**Selected extract:**
A GIFT TO THE RIGHT. The Phoenix has already posted my column on the Newsweek fiasco, which will appear in tomorrow's print edition. My fear is that conservatives will use Newsweek's sloppy reporting as an excuse to cover up what's really taking place in America's secret overseas prisons.
I open with an anecdote about a bizarre televised exchange between right-wing activist Brent Bozell and a University of Texas professor. For a fuller explication of that exchange, check out this item from Jonathan Miller.
CLASS WARFARE. An amazing front-page juxtaposition in today's Boston Globe.
In the lead position is this Alice Dembner piece reporting that the Romney administration is getting ready to go after poor people who can't afford to pay their medical bills.
Below the fold, Kimberly Blanton reports on the yet-to-be-built Mandarin Oriental condos in the Back Bay, which go for as much as $12 million a pop and are already just about sold out. Blanton writes:
Maids will turn off the vacuum cleaner when penthouse owners walks by. Residents will be able to order raw steaks, prepped for grilling, and have them delivered to their private, rooftop terraces. Upon arriving home from out-of-town trips, they will be greeted with fresh orchids, crisp sheets, and Perrier on the nightstand.
No doubt a few of those maids will be worried about the dunning letters they're getting telling them to cough up for their kid's last visit to the emergency room.
I'm sorry, but taxes on the rich obviously aren't high enough. Not even close.
SERVICE WITH A SNEER. The Boston Herald's Brett Arends reports today that about 40,000 Bank of America customers will be without electronic-banking services - including ATM access for five weeks this summer. Good grief.
One more reason why I stick with Bailey Building & Loan.
Covering up what Dan? Tell us what they're covering up in these evil secret prisons? If you can't, you're a fraud like Newsweek.
The Mandarin Oriental is an exhibit of how little value the dollar has more than the perceived value of the condos. Too bad government statistics lack credence at all levels.
There is a wonderful flaw of logic in Anonymous's "Covering up what Dan?" comment. Think about it.
That comment was dissed from the jump. Sort of surprised you even responded. It is 10th grade tactic.
I suppose you'll keep the logical gaffe a secret too. Maybe Wes can fill us in or he can shoot from the hip like Isikoff.
Dan is too smart to have become such a true believing reactionary. He's like Sean Hannity with a better vocabulary.
I don't see any long-term implications for Newsweek that weren't already present. Newsweek was already anathema to conservatives; the "oops" just reinforced their beliefs. The rest of us are smart enough to recognize that even the best media make mistakes, and that there's no way to correlate a sentence, wrong or right, in a magazine with the murder of one's countrymen.

**Source material:**

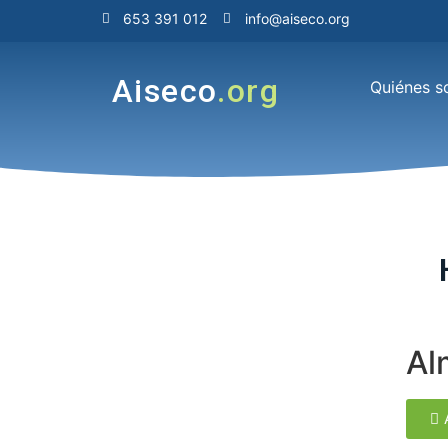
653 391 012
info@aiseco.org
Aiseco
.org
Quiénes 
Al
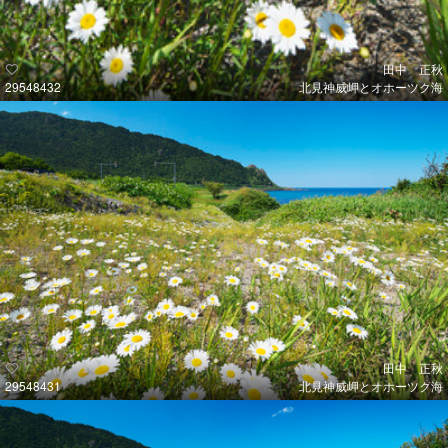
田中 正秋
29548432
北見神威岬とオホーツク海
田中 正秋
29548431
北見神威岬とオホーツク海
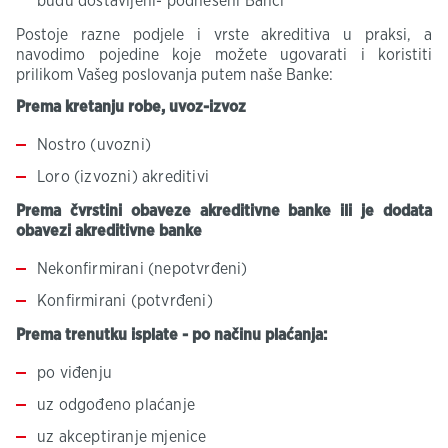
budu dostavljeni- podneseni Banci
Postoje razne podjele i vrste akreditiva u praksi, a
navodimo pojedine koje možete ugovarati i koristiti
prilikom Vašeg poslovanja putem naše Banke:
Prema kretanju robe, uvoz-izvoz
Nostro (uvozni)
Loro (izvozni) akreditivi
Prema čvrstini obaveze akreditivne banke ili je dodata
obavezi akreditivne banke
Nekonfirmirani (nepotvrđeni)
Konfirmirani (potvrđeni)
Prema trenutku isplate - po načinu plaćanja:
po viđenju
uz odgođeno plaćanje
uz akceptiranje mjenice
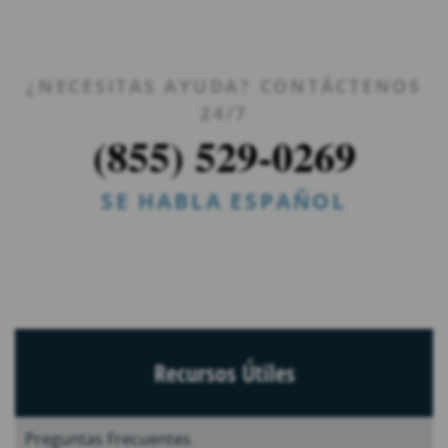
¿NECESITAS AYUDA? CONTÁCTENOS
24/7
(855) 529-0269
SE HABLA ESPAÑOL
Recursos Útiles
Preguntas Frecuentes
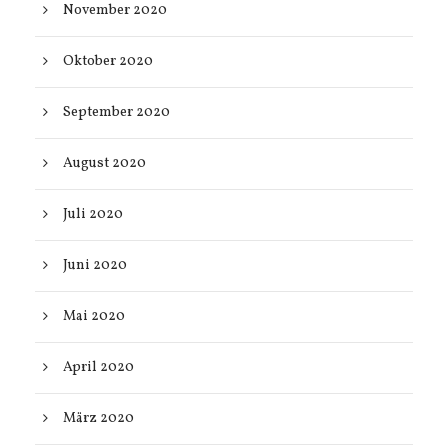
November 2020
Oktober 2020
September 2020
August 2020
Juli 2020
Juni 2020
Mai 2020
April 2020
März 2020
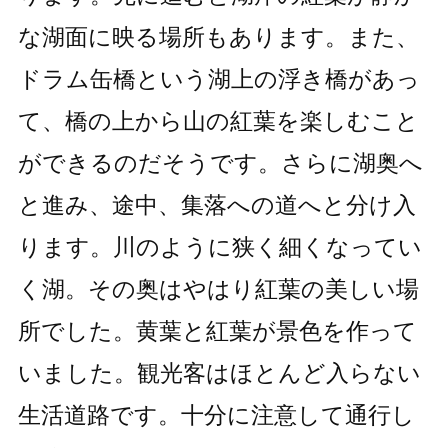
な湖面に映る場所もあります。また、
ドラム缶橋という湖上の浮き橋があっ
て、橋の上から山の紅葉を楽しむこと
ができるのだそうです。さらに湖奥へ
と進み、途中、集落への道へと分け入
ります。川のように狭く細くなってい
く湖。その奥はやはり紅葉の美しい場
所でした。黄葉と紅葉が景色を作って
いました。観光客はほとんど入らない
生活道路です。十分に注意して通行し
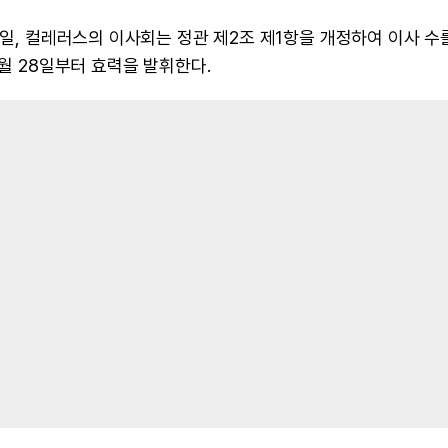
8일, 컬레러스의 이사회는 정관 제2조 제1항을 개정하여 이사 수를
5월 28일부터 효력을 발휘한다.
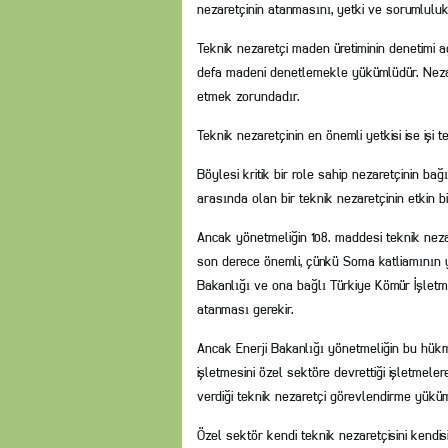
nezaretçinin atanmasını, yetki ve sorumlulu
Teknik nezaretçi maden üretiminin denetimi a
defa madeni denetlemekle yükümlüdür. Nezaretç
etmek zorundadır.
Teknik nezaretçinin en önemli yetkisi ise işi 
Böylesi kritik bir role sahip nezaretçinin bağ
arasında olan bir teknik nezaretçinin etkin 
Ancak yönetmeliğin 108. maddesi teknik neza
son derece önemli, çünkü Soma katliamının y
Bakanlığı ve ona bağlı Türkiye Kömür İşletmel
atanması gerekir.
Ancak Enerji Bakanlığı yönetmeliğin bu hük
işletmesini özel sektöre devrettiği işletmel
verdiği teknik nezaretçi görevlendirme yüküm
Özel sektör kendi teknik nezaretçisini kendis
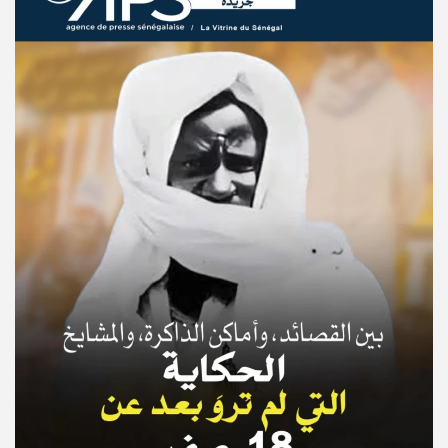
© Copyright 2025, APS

**Work instructions:**
1. According to the blog post, about how many Bank of America customers will be without electronic-banking services this summer?
2. Continue the blog post from where it stops.

**Answer section:**
1. About 40,000 customers.

2.
It's the media's favorite story: talking about itself. Thus, all the practice's handwringing was predictable, but that's all it is. I suspect Newsweek's editors lose some sleep and maybe a pound or two, but Washington Post Co. won't lose any money over this.
Okay ... I never took a course in logic, so I don't know exactly what logicians would call this particular flaw. But I would imagine it's pretty obvious to anyone except Anonymous, who says, "Tell us what they're covering up in these evil secret prisons." Uh, Anonymous, they're secret prisons. Other than the stuff that's leaked out - the sexual humiliation, the dogs, the murders documented by the Army - I don't know. As an American citizen, I have a right to know, but except in a few instances our government isn't telling us. That's because it's, you know, a secret. Got it?
One thing about your article, Dan, that has caused me to revise my thinking about this. I have heard reports that Newsweek had the Pentagon review the "article" (really just a paragraph or two I think) for accuracy, and the Pentagon approved it. (In other reports I've heard, it was the "White House" that reviewed and OKed the story.) Have you heard this detail and can you verify it?
If this is indeed the case, then I think Newsweek did at least some checking to verify the one-anonymous-source, at least second-hand story.
Steve - The way Mark Whitaker has explained it, Newsweek showed the entire article (remember, it was only 300 words) to a second Pentagon source, and that source made a couple of corrections - but didn't touch the bit about the Koran going down the flush.
However, according to Whitaker, the source said nothing about the Koran, which Whitaker took as approval - but which I take as a sign that the source wasn't in a position to know one way or the other. Whitaker has gone out of his way to say that Source #1 was in a position to know. I think we have to take Whitaker's failure to make the same claim about Source #2 as an admission that he was not.
I've heard a few commentators say that it sounds like Newsweek had "one and a half" sources. Still sounds like one to me.